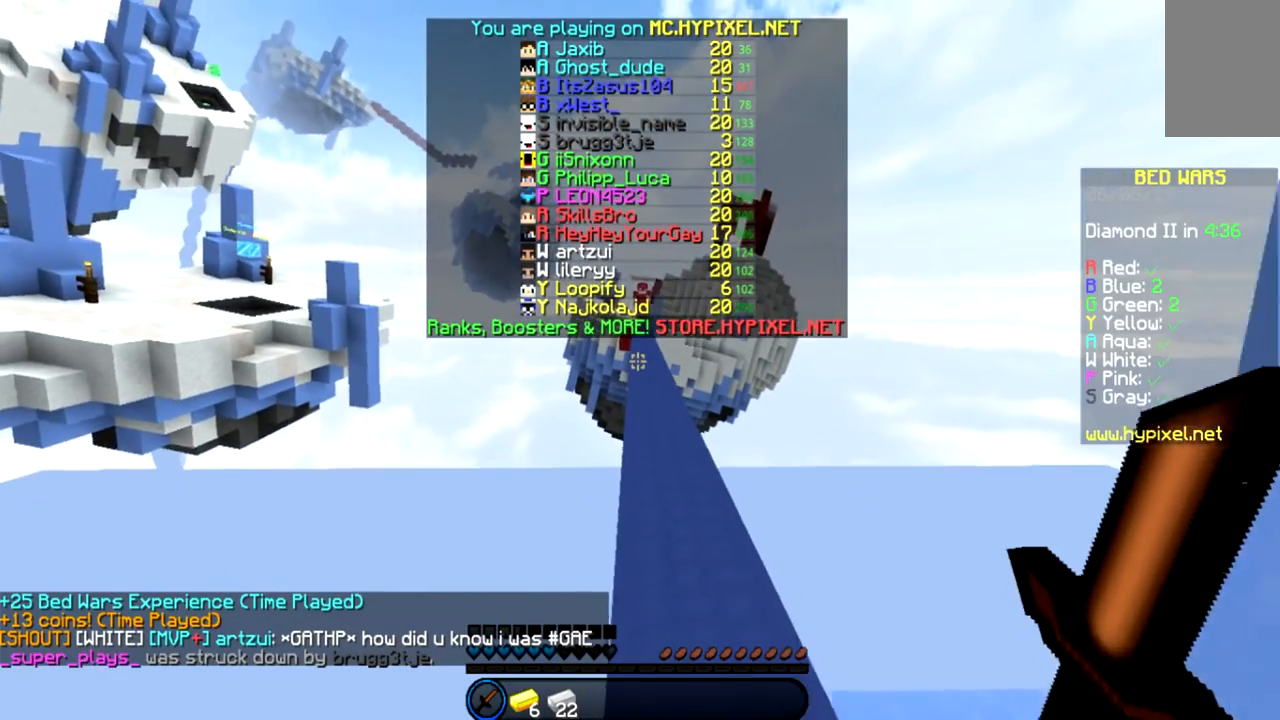
{"keys": ["s"], "mouse": [], "events": [[167, "w", "up"], [367, "s", "down"], [401, "d", "down"], [501, "d", "up"]]}
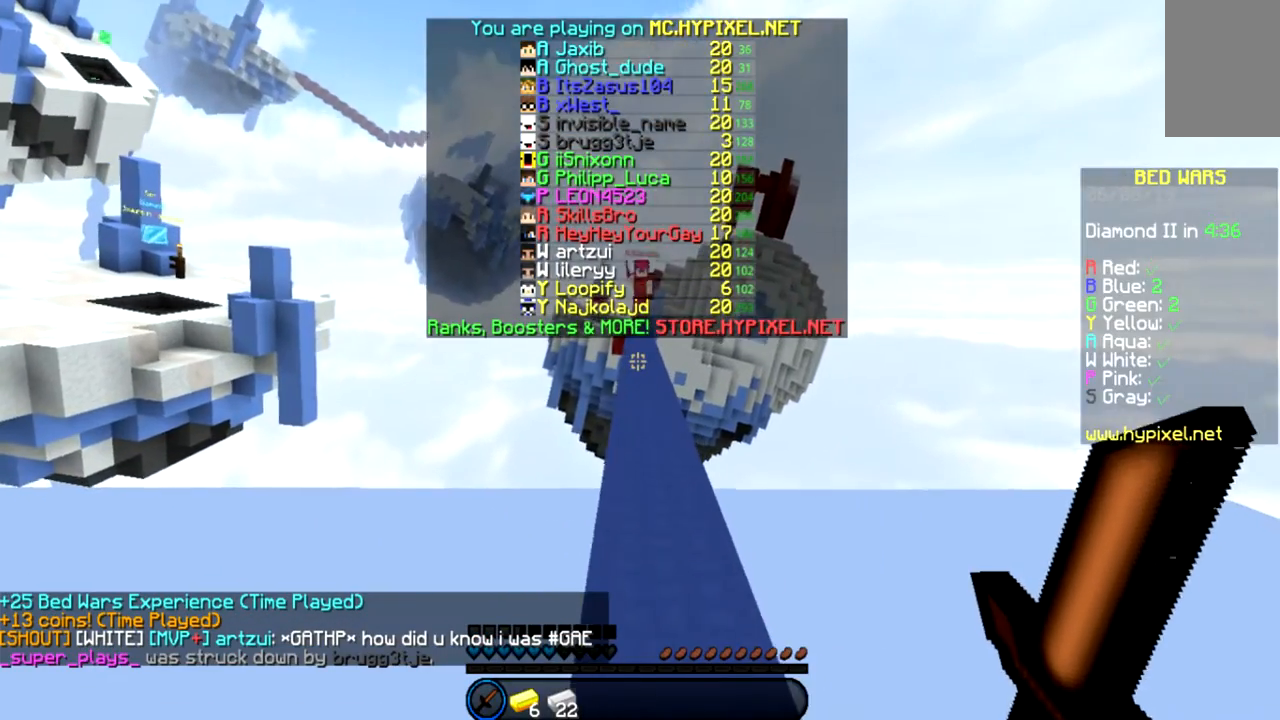
{"keys": ["w"], "mouse": [], "events": [[167, "s", "up"], [400, "w", "down"]]}
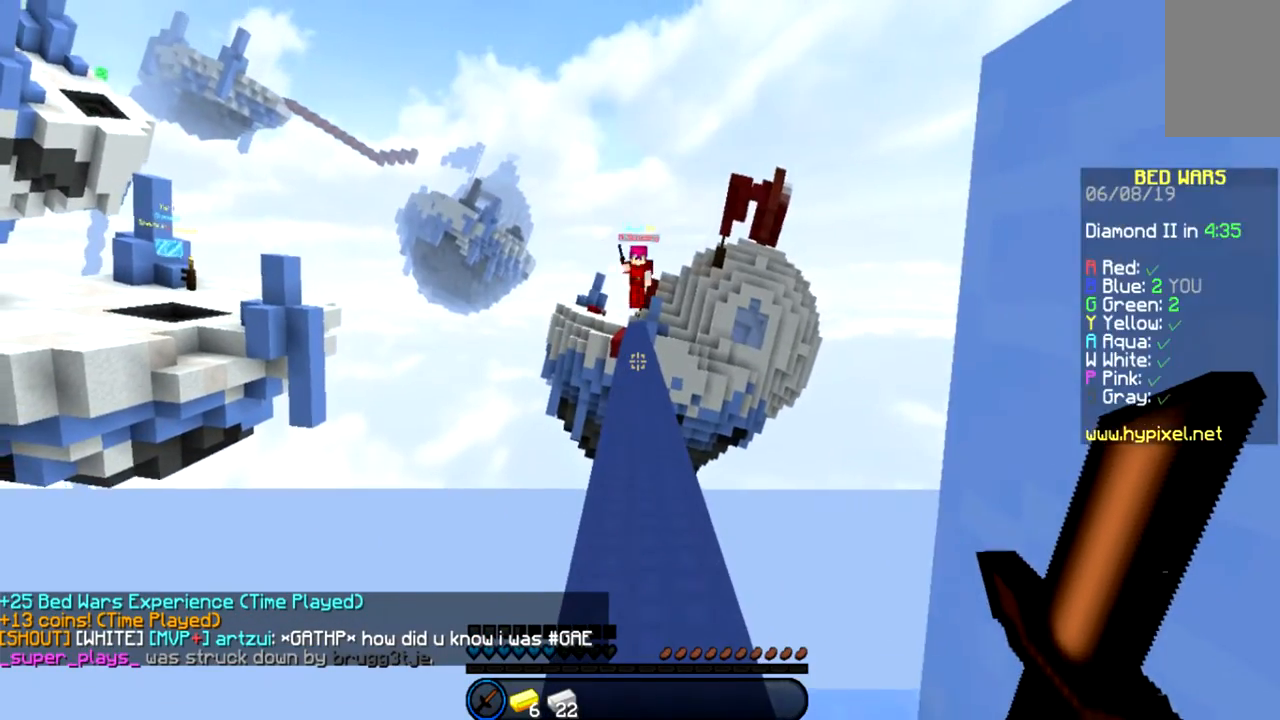
{"keys": ["w"], "mouse": [], "events": []}
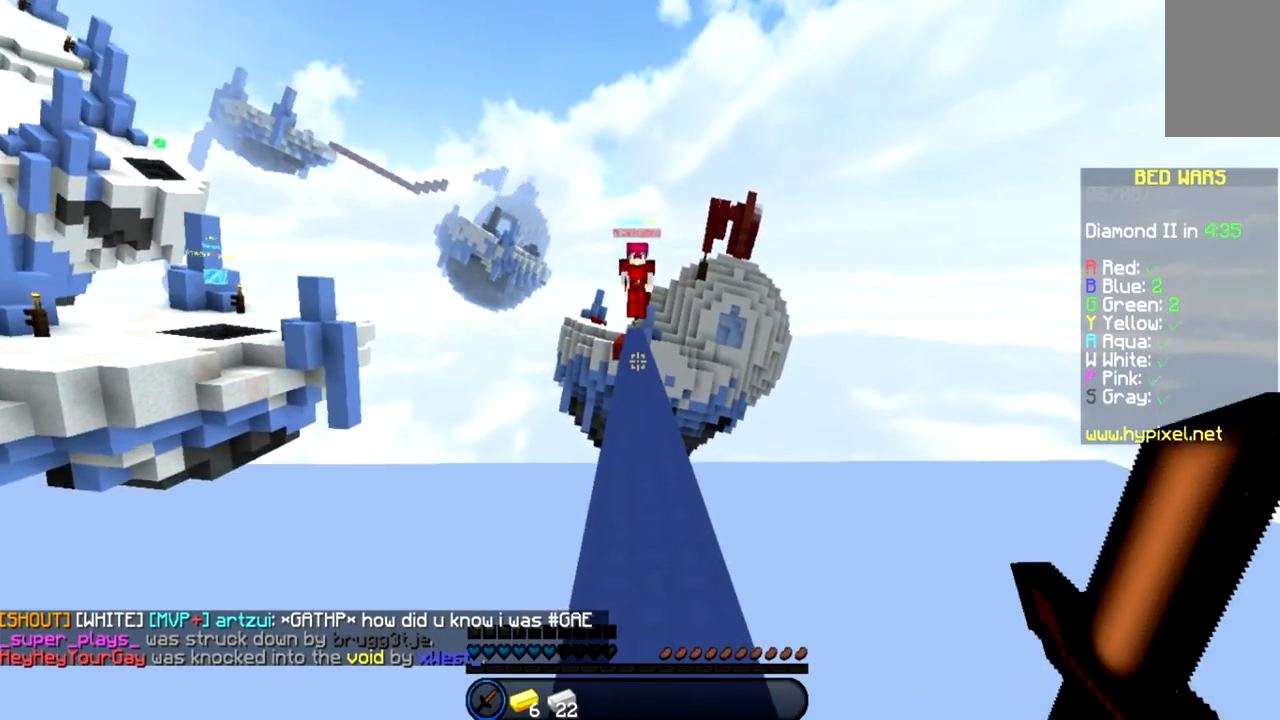
{"keys": ["d", "space", "w"], "mouse": [], "events": [[367, "space", "down"], [500, "d", "down"]]}
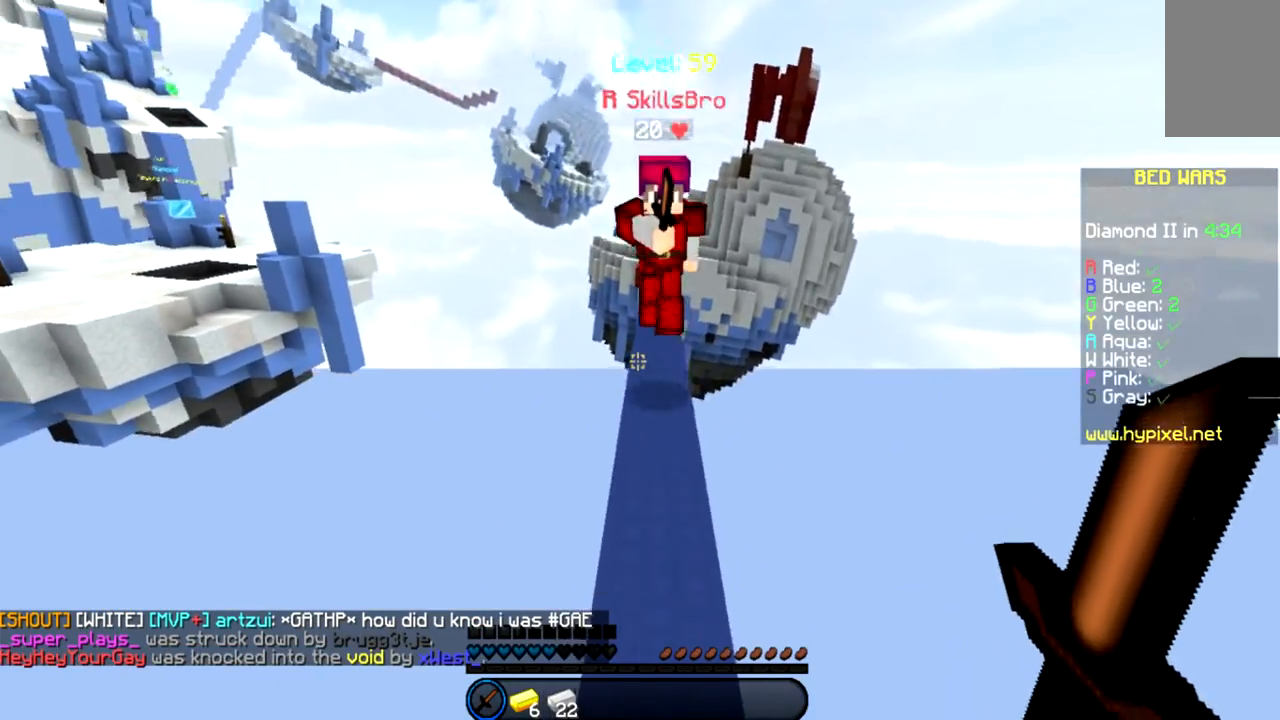
{"keys": ["s"], "mouse": [], "events": [[34, "space", "up"], [167, "a", "down"], [167, "mouse_left", "down"], [201, "d", "up"], [201, "w", "up"], [234, "mouse_left", "up"], [267, "s", "down"], [301, "mouse_left", "down"], [367, "mouse_left", "up"], [468, "mouse_left", "down"], [501, "a", "up"], [501, "mouse_left", "up"]]}
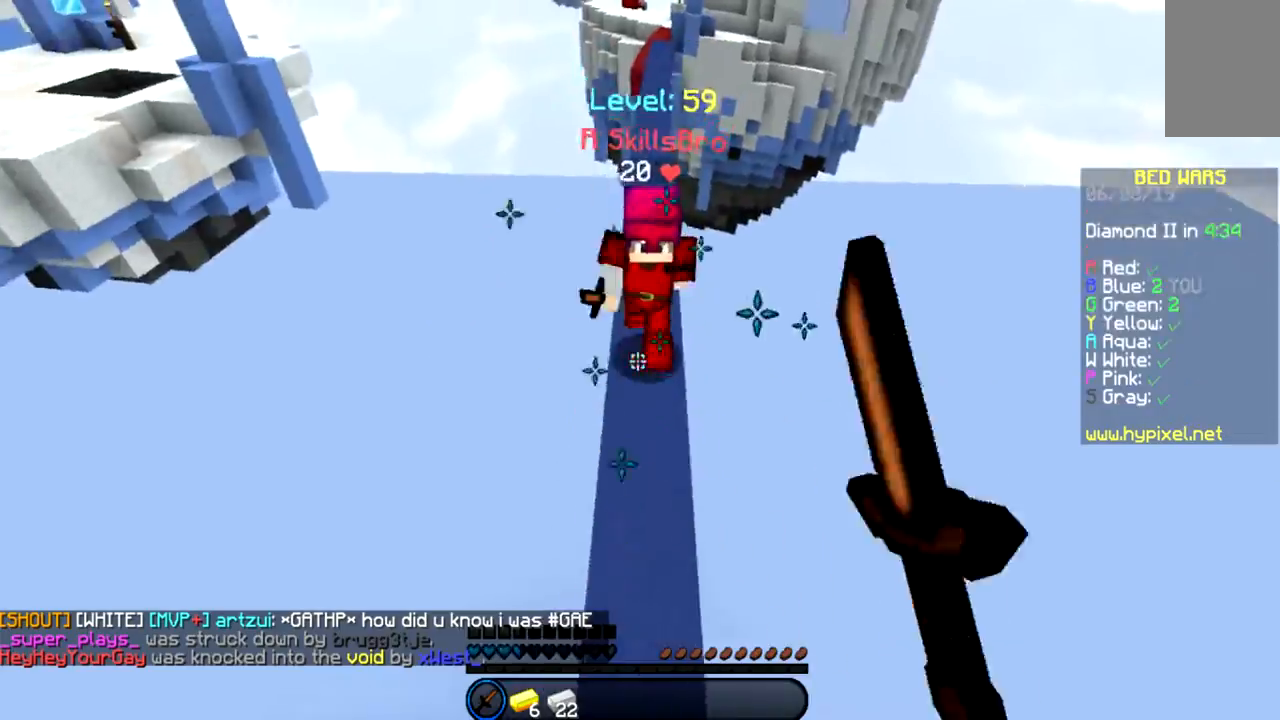
{"keys": ["w"], "mouse": [], "events": [[100, "mouse_left", "down"], [167, "a", "down"], [167, "mouse_left", "up"], [267, "mouse_left", "down"], [300, "a", "up"], [334, "mouse_left", "up"], [334, "s", "up"], [367, "w", "down"]]}
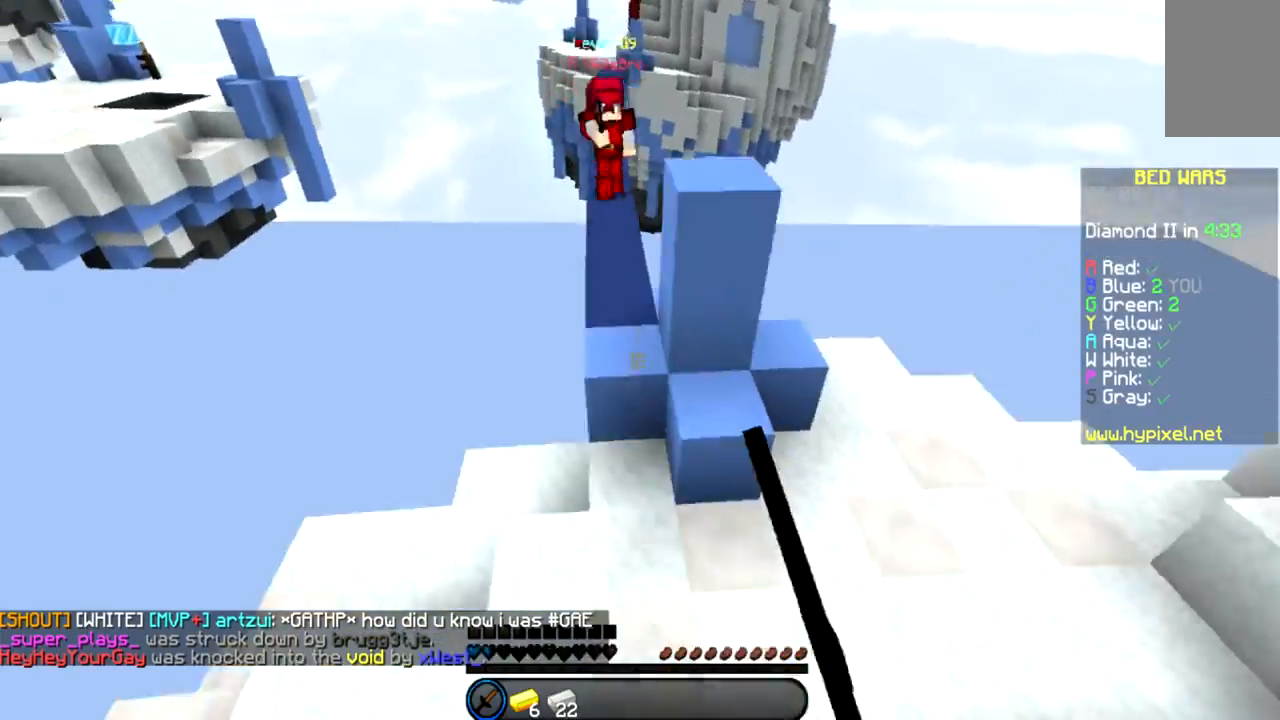
{"keys": ["a", "w"], "mouse": [], "events": [[401, "a", "down"]]}
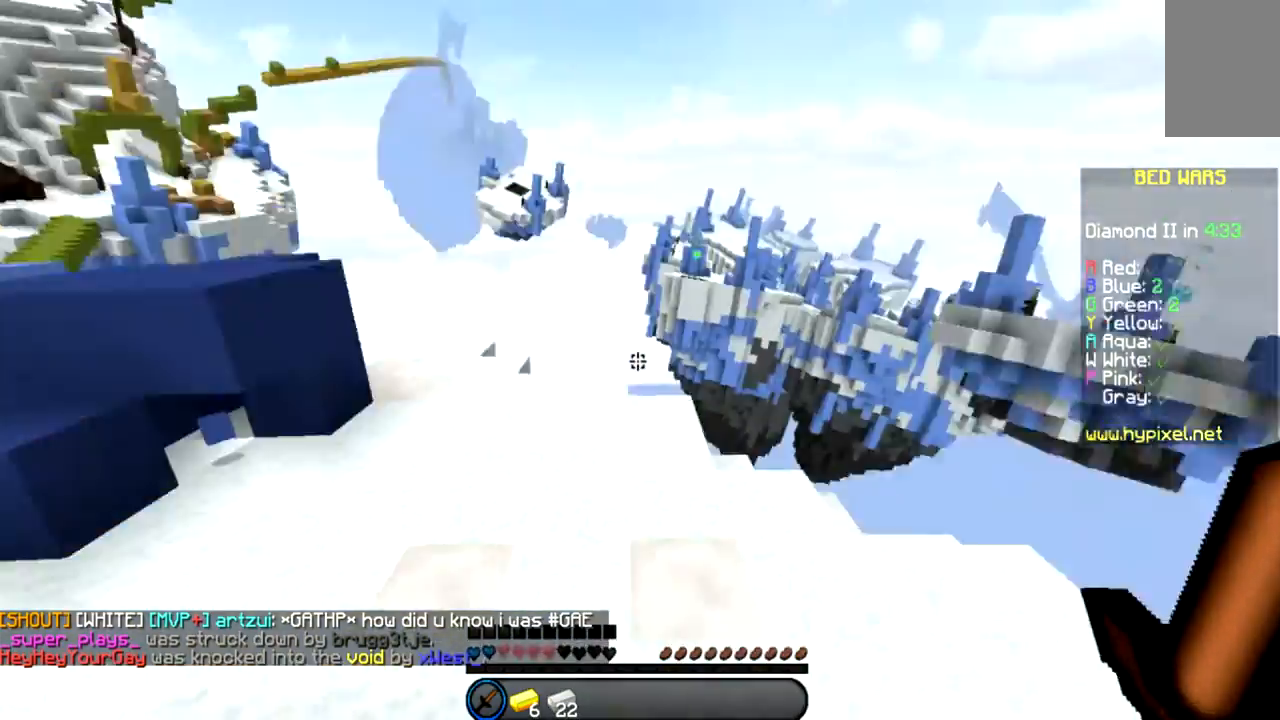
{"keys": ["a", "space", "w"], "mouse": [], "events": [[167, "a", "up"], [200, "space", "down"], [400, "a", "down"]]}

**Instructions to follow:** Leaving the images out, retype all the material above exactly.

**Answer space:**
{"keys": ["s"], "mouse": [], "events": [[167, "w", "up"], [367, "s", "down"], [401, "d", "down"], [501, "d", "up"]]}
{"keys": ["w"], "mouse": [], "events": [[167, "s", "up"], [400, "w", "down"]]}
{"keys": ["w"], "mouse": [], "events": []}
{"keys": ["d", "space", "w"], "mouse": [], "events": [[367, "space", "down"], [500, "d", "down"]]}
{"keys": ["s"], "mouse": [], "events": [[34, "space", "up"], [167, "a", "down"], [167, "mouse_left", "down"], [201, "d", "up"], [201, "w", "up"], [234, "mouse_left", "up"], [267, "s", "down"], [301, "mouse_left", "down"], [367, "mouse_left", "up"], [468, "mouse_left", "down"], [501, "a", "up"], [501, "mouse_left", "up"]]}
{"keys": ["w"], "mouse": [], "events": [[100, "mouse_left", "down"], [167, "a", "down"], [167, "mouse_left", "up"], [267, "mouse_left", "down"], [300, "a", "up"], [334, "mouse_left", "up"], [334, "s", "up"], [367, "w", "down"]]}
{"keys": ["a", "w"], "mouse": [], "events": [[401, "a", "down"]]}
{"keys": ["a", "space", "w"], "mouse": [], "events": [[167, "a", "up"], [200, "space", "down"], [400, "a", "down"]]}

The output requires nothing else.